Ingolstadt
Eigensinnig und rechthaberisch

Gutachter bescheinigen Messerangreifer aber "intakte Persönlichkeit"

25.11.2014 | Stand 02.12.2020, 21:56 Uhr

Ingolstadt (reh) Für einen kurzen Moment herrschte gestern am Landgericht etwas Verwirrung bei allen, die keine Volljuristen waren. Vizepräsident Jochen Bösl gab als Vorsitzender der Strafkammer „den rechtlichen Hinweis“, dass beim Prozess zur Messerattacke im China-Restaurant auch eine Verurteilung wegen einer schweren Körperverletzung mit der Variante „dauerhafte Lähmung“ infrage käme.

Das habe sogar Staatsanwalt Jürgen Staudt angeregt, sagte Bösl. Der Ankläger selbst? Ging denn die Staatsanwaltschaft nicht mehr von einer Tötungsabsicht des angeklagten Deutschtürken aus? In der Anklage wird dem 48-Jährigen sogar ein Mordversuch an seiner Frau vorgeworfen. Doch, doch, beeilte sich die Behörde kurz darauf für die juristischen Laien klarzustellen. Der Hinweis des Gerichts sei nur dazu da, das Verfahren absolut „revisionssicher“ zu machen. Das heißt: Dass nach einer Verurteilung des Angeklagten nicht die nächsthöhere Instanz womöglich einen Rechtsfehler erkennt, weil das Gericht die Variante mit der schweren Körperverletzung nicht genügend gewürdigt habe.

Das sind bisher nur Gedankenspiele in dem Prozess, in dem die Zeugen und der Angeklagte noch beschreiben, wie es am 18. Dezember 2013 zu der blutigen Messerattacke gekommen ist. Der Einwand hat aber ganz konkrete Folgen: Das Gericht wird nun kurzfristig einen Neurochirurgen als Sachverständigen hören. Er soll etwas zu den Verletzungen des 42-jährigen Opfers – der inzwischen geschiedenen Ehefrau – sagen. Sie wurde in dem Lokal durch drei Messerstiche ihres Mannes schwer verletzt. Einer ging in den Rücken, zwei in ihre Beine. Sie leide noch sehr darunter, sagte die Frau bei ihrer Vernehmung vor Gericht. Ein Bein sei quasi gelähmt und unbrauchbar. Das will das Gericht nun von dem Gutachter bewerten lassen. „Damit das“, wie Bösl unbewusst doppeldeutig sagte, „Hand und Fuß hat.“

Wenn möglich, soll der Arzt schon am morgigen Donnerstag, dem sechsten Prozesstag, aussagen.
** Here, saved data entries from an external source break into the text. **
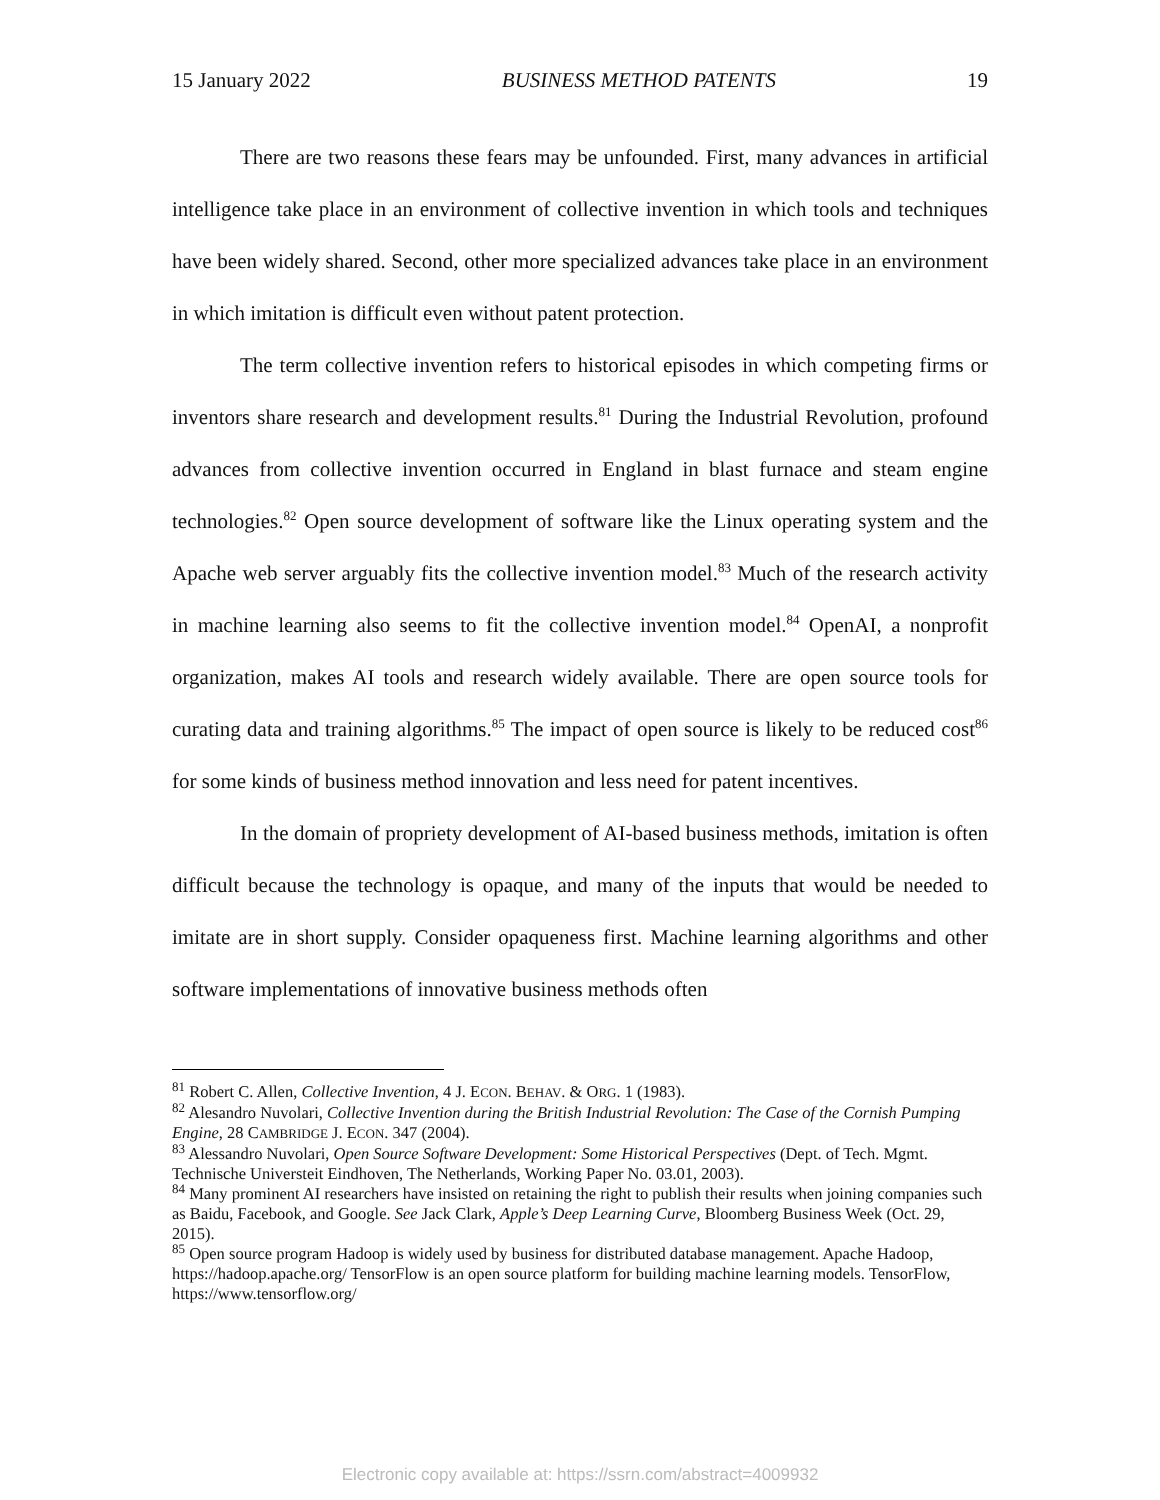15 January 2022 BUSINESS METHOD PATENTS 19
There are two reasons these fears may be unfounded. First, many advances in artificial intelligence take place in an environment of collective invention in which tools and techniques have been widely shared. Second, other more specialized advances take place in an environment in which imitation is difficult even without patent protection.
The term collective invention refers to historical episodes in which competing firms or inventors share research and development results.<sup>81</sup> During the Industrial Revolution, profound advances from collective invention occurred in England in blast furnace and steam engine technologies.<sup>82</sup> Open source development of software like the Linux operating system and the Apache web server arguably fits the collective invention model.<sup>83</sup> Much of the research activity in machine learning also seems to fit the collective invention model.<sup>84</sup> OpenAI, a nonprofit organization, makes AI tools and research widely available. There are open source tools for curating data and training algorithms.<sup>85</sup> The impact of open source is likely to be reduced cost<sup>86</sup> for some kinds of business method innovation and less need for patent incentives.
In the domain of propriety development of AI-based business methods, imitation is often difficult because the technology is opaque, and many of the inputs that would be needed to imitate are in short supply. Consider opaqueness first. Machine learning algorithms and other software implementations of innovative business methods often
<sup>81</sup> Robert C. Allen, Collective Invention, 4 J. ECON. BEHAV. & ORG. 1 (1983).
<sup>82</sup> Alesandro Nuvolari, Collective Invention during the British Industrial Revolution: The Case of the Cornish Pumping Engine, 28 CAMBRIDGE J. ECON. 347 (2004).
<sup>83</sup> Alessandro Nuvolari, Open Source Software Development: Some Historical Perspectives (Dept. of Tech. Mgmt. Technische Universteit Eindhoven, The Netherlands, Working Paper No. 03.01, 2003).
<sup>84</sup> Many prominent AI researchers have insisted on retaining the right to publish their results when joining companies such as Baidu, Facebook, and Google. See Jack Clark, Apple’s Deep Learning Curve, Bloomberg Business Week (Oct. 29, 2015).
<sup>85</sup> Open source program Hadoop is widely used by business for distributed database management. Apache Hadoop, https://hadoop.apache.org/ TensorFlow is an open source platform for building machine learning models. TensorFlow, https://www.tensorflow.org/
Electronic copy available at: https://ssrn.com/abstract=4009932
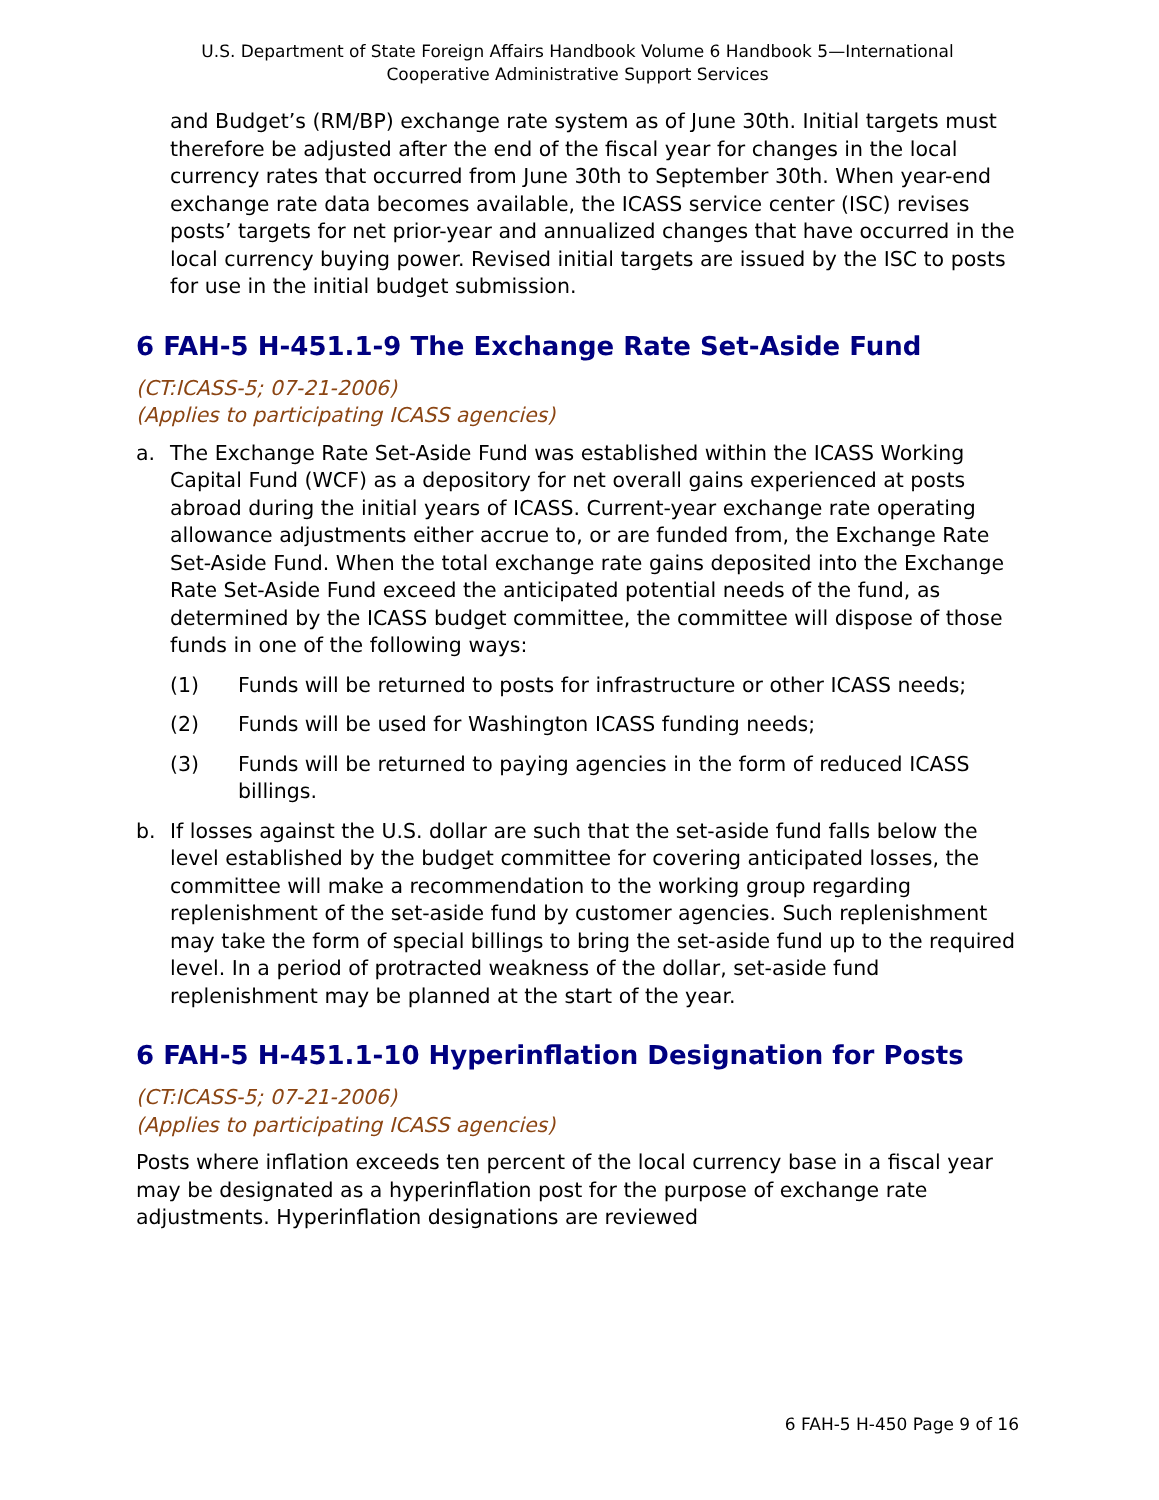U.S. Department of State Foreign Affairs Handbook Volume 6 Handbook 5—International
Cooperative Administrative Support Services
and Budget’s (RM/BP) exchange rate system as of June 30th. Initial targets must therefore be adjusted after the end of the fiscal year for changes in the local currency rates that occurred from June 30th to September 30th. When year-end exchange rate data becomes available, the ICASS service center (ISC) revises posts’ targets for net prior-year and annualized changes that have occurred in the local currency buying power. Revised initial targets are issued by the ISC to posts for use in the initial budget submission.
6 FAH-5 H-451.1-9 The Exchange Rate Set-Aside Fund
(CT:ICASS-5; 07-21-2006)
(Applies to participating ICASS agencies)
a. The Exchange Rate Set-Aside Fund was established within the ICASS Working Capital Fund (WCF) as a depository for net overall gains experienced at posts abroad during the initial years of ICASS. Current-year exchange rate operating allowance adjustments either accrue to, or are funded from, the Exchange Rate Set-Aside Fund. When the total exchange rate gains deposited into the Exchange Rate Set-Aside Fund exceed the anticipated potential needs of the fund, as determined by the ICASS budget committee, the committee will dispose of those funds in one of the following ways:
(1) Funds will be returned to posts for infrastructure or other ICASS needs;
(2) Funds will be used for Washington ICASS funding needs;
(3) Funds will be returned to paying agencies in the form of reduced ICASS billings.
b. If losses against the U.S. dollar are such that the set-aside fund falls below the level established by the budget committee for covering anticipated losses, the committee will make a recommendation to the working group regarding replenishment of the set-aside fund by customer agencies. Such replenishment may take the form of special billings to bring the set-aside fund up to the required level. In a period of protracted weakness of the dollar, set-aside fund replenishment may be planned at the start of the year.
6 FAH-5 H-451.1-10 Hyperinflation Designation for Posts
(CT:ICASS-5; 07-21-2006)
(Applies to participating ICASS agencies)
Posts where inflation exceeds ten percent of the local currency base in a fiscal year may be designated as a hyperinflation post for the purpose of exchange rate adjustments. Hyperinflation designations are reviewed
6 FAH-5 H-450 Page 9 of 16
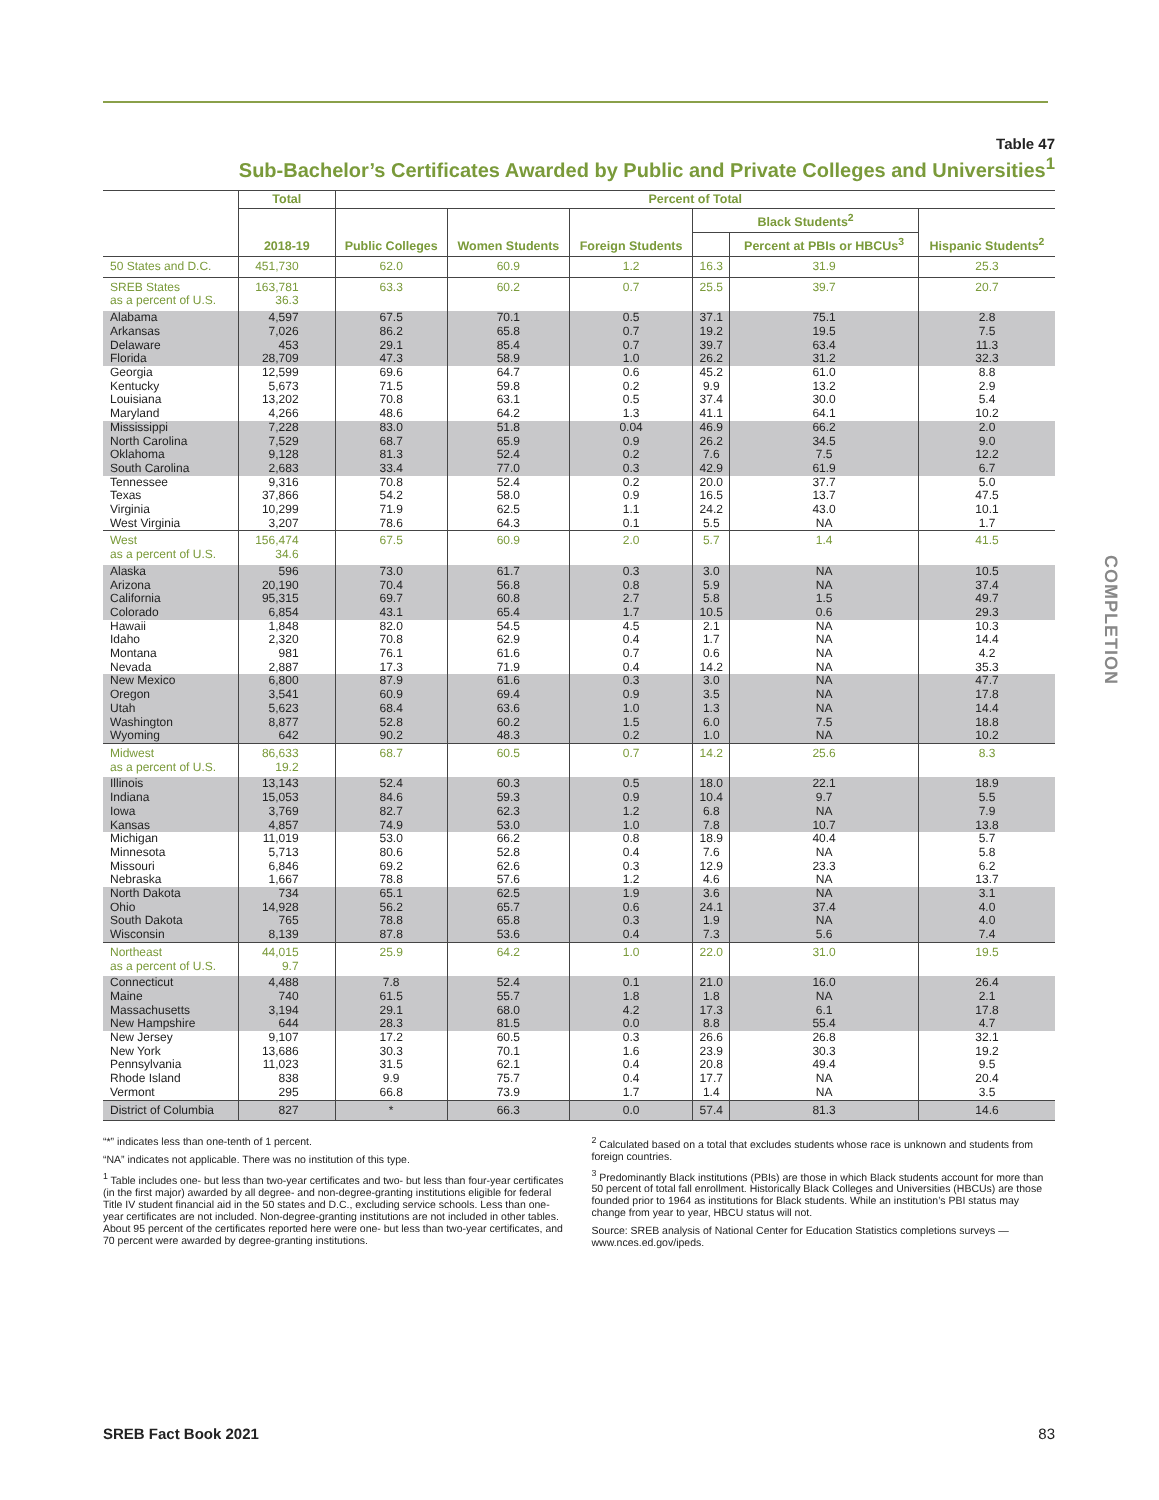Table 47
Sub-Bachelor’s Certificates Awarded by Public and Private Colleges and Universities<sup>1</sup>
| | Total | Percent of Total | | | | | |
| --- | --- | --- | --- | --- | --- | --- | --- |
| | | | | | Black Students<sup>2</sup> | | |
| | 2018-19 | Public Colleges | Women Students | Foreign Students | | Percent at PBIs or HBCUs<sup>3</sup> | Hispanic Students<sup>2</sup> |
| 50 States and D.C. | 451,730 | 62.0 | 60.9 | 1.2 | 16.3 | 31.9 | 25.3 |
| SREB States as a percent of U.S. | 163,781 36.3 | 63.3 | 60.2 | 0.7 | 25.5 | 39.7 | 20.7 |
| Alabama | 4,597 | 67.5 | 70.1 | 0.5 | 37.1 | 75.1 | 2.8 |
| Arkansas | 7,026 | 86.2 | 65.8 | 0.7 | 19.2 | 19.5 | 7.5 |
| Delaware | 453 | 29.1 | 85.4 | 0.7 | 39.7 | 63.4 | 11.3 |
| Florida | 28,709 | 47.3 | 58.9 | 1.0 | 26.2 | 31.2 | 32.3 |
| Georgia | 12,599 | 69.6 | 64.7 | 0.6 | 45.2 | 61.0 | 8.8 |
| Kentucky | 5,673 | 71.5 | 59.8 | 0.2 | 9.9 | 13.2 | 2.9 |
| Louisiana | 13,202 | 70.8 | 63.1 | 0.5 | 37.4 | 30.0 | 5.4 |
| Maryland | 4,266 | 48.6 | 64.2 | 1.3 | 41.1 | 64.1 | 10.2 |
| Mississippi | 7,228 | 83.0 | 51.8 | 0.04 | 46.9 | 66.2 | 2.0 |
| North Carolina | 7,529 | 68.7 | 65.9 | 0.9 | 26.2 | 34.5 | 9.0 |
| Oklahoma | 9,128 | 81.3 | 52.4 | 0.2 | 7.6 | 7.5 | 12.2 |
| South Carolina | 2,683 | 33.4 | 77.0 | 0.3 | 42.9 | 61.9 | 6.7 |
| Tennessee | 9,316 | 70.8 | 52.4 | 0.2 | 20.0 | 37.7 | 5.0 |
| Texas | 37,866 | 54.2 | 58.0 | 0.9 | 16.5 | 13.7 | 47.5 |
| Virginia | 10,299 | 71.9 | 62.5 | 1.1 | 24.2 | 43.0 | 10.1 |
| West Virginia | 3,207 | 78.6 | 64.3 | 0.1 | 5.5 | NA | 1.7 |
| West as a percent of U.S. | 156,474 34.6 | 67.5 | 60.9 | 2.0 | 5.7 | 1.4 | 41.5 |
| Alaska | 596 | 73.0 | 61.7 | 0.3 | 3.0 | NA | 10.5 |
| Arizona | 20,190 | 70.4 | 56.8 | 0.8 | 5.9 | NA | 37.4 |
| California | 95,315 | 69.7 | 60.8 | 2.7 | 5.8 | 1.5 | 49.7 |
| Colorado | 6,854 | 43.1 | 65.4 | 1.7 | 10.5 | 0.6 | 29.3 |
| Hawaii | 1,848 | 82.0 | 54.5 | 4.5 | 2.1 | NA | 10.3 |
| Idaho | 2,320 | 70.8 | 62.9 | 0.4 | 1.7 | NA | 14.4 |
| Montana | 981 | 76.1 | 61.6 | 0.7 | 0.6 | NA | 4.2 |
| Nevada | 2,887 | 17.3 | 71.9 | 0.4 | 14.2 | NA | 35.3 |
| New Mexico | 6,800 | 87.9 | 61.6 | 0.3 | 3.0 | NA | 47.7 |
| Oregon | 3,541 | 60.9 | 69.4 | 0.9 | 3.5 | NA | 17.8 |
| Utah | 5,623 | 68.4 | 63.6 | 1.0 | 1.3 | NA | 14.4 |
| Washington | 8,877 | 52.8 | 60.2 | 1.5 | 6.0 | 7.5 | 18.8 |
| Wyoming | 642 | 90.2 | 48.3 | 0.2 | 1.0 | NA | 10.2 |
| Midwest as a percent of U.S. | 86,633 19.2 | 68.7 | 60.5 | 0.7 | 14.2 | 25.6 | 8.3 |
| Illinois | 13,143 | 52.4 | 60.3 | 0.5 | 18.0 | 22.1 | 18.9 |
| Indiana | 15,053 | 84.6 | 59.3 | 0.9 | 10.4 | 9.7 | 5.5 |
| Iowa | 3,769 | 82.7 | 62.3 | 1.2 | 6.8 | NA | 7.9 |
| Kansas | 4,857 | 74.9 | 53.0 | 1.0 | 7.8 | 10.7 | 13.8 |
| Michigan | 11,019 | 53.0 | 66.2 | 0.8 | 18.9 | 40.4 | 5.7 |
| Minnesota | 5,713 | 80.6 | 52.8 | 0.4 | 7.6 | NA | 5.8 |
| Missouri | 6,846 | 69.2 | 62.6 | 0.3 | 12.9 | 23.3 | 6.2 |
| Nebraska | 1,667 | 78.8 | 57.6 | 1.2 | 4.6 | NA | 13.7 |
| North Dakota | 734 | 65.1 | 62.5 | 1.9 | 3.6 | NA | 3.1 |
| Ohio | 14,928 | 56.2 | 65.7 | 0.6 | 24.1 | 37.4 | 4.0 |
| South Dakota | 765 | 78.8 | 65.8 | 0.3 | 1.9 | NA | 4.0 |
| Wisconsin | 8,139 | 87.8 | 53.6 | 0.4 | 7.3 | 5.6 | 7.4 |
| Northeast as a percent of U.S. | 44,015 9.7 | 25.9 | 64.2 | 1.0 | 22.0 | 31.0 | 19.5 |
| Connecticut | 4,488 | 7.8 | 52.4 | 0.1 | 21.0 | 16.0 | 26.4 |
| Maine | 740 | 61.5 | 55.7 | 1.8 | 1.8 | NA | 2.1 |
| Massachusetts | 3,194 | 29.1 | 68.0 | 4.2 | 17.3 | 6.1 | 17.8 |
| New Hampshire | 644 | 28.3 | 81.5 | 0.0 | 8.8 | 55.4 | 4.7 |
| New Jersey | 9,107 | 17.2 | 60.5 | 0.3 | 26.6 | 26.8 | 32.1 |
| New York | 13,686 | 30.3 | 70.1 | 1.6 | 23.9 | 30.3 | 19.2 |
| Pennsylvania | 11,023 | 31.5 | 62.1 | 0.4 | 20.8 | 49.4 | 9.5 |
| Rhode Island | 838 | 9.9 | 75.7 | 0.4 | 17.7 | NA | 20.4 |
| Vermont | 295 | 66.8 | 73.9 | 1.7 | 1.4 | NA | 3.5 |
| District of Columbia | 827 | * | 66.3 | 0.0 | 57.4 | 81.3 | 14.6 |
“*” indicates less than one-tenth of 1 percent.
“NA” indicates not applicable. There was no institution of this type.
<sup>1</sup> Table includes one- but less than two-year certificates and two- but less than four-year certificates (in the first major) awarded by all degree- and non-degree-granting institutions eligible for federal Title IV student financial aid in the 50 states and D.C., excluding service schools. Less than one-year certificates are not included. Non-degree-granting institutions are not included in other tables. About 95 percent of the certificates reported here were one- but less than two-year certificates, and 70 percent were awarded by degree-granting institutions.
<sup>2</sup> Calculated based on a total that excludes students whose race is unknown and students from foreign countries.
<sup>3</sup> Predominantly Black institutions (PBIs) are those in which Black students account for more than 50 percent of total fall enrollment. Historically Black Colleges and Universities (HBCUs) are those founded prior to 1964 as institutions for Black students. While an institution’s PBI status may change from year to year, HBCU status will not.
Source: SREB analysis of National Center for Education Statistics completions surveys — www.nces.ed.gov/ipeds.
COMPLETION
SREB Fact Book 2021 83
Danach wäre das Gutachten des psychiatrischen Sachverständigen Bela Serly geplant, am Nachmittag könnten bereits die Plädoyers des Anklägers Staudt, der beiden Nebenklagevertreter und von Verteidiger Reinhard Kotz folgen. Die Urteilsverkündung wäre dann für den 8. Dezember geplant. Verschiebt sich die Aussage des Neurochirurgen, könnte erst am 15. Dezember – und damit fast am Jahrestag der Attacke – der erwartete Schuldspruch über den Angeklagten fallen. Nur die Strafhöhe ist wohl die Frage.

Obwohl der 48-Jährige auch gestern wieder steif und fest behauptete, er sei in dem China-Lokal „in eine Falle“ gelockt worden. Das Messer habe er nur zur Verteidigung mitgeführt. Er sei auch zuerst angegriffen worden. Wie glaubwürdig das ist, wird das Landgericht beurteilen. Schuldfähig dürfte der Angeklagte auf alle Fälle sein. Der psychologische Gutachter Günter Lauber bescheinigte ihm gestern bereits „eine intakte Persönlichkeit“. Der Angeklagte wisse genau, was die Gesellschaft von ihm erwarte. Allerdings möchte der 48-Jährige, „dass es so läuft, wie er es sich vorstellt“, sagte Lauber. Der Angeklagte sei „eigensinnig und rechthaberisch“. Das haben die Prozessbeteiligten und die Zeugen mehrfach zu spüren bekommen.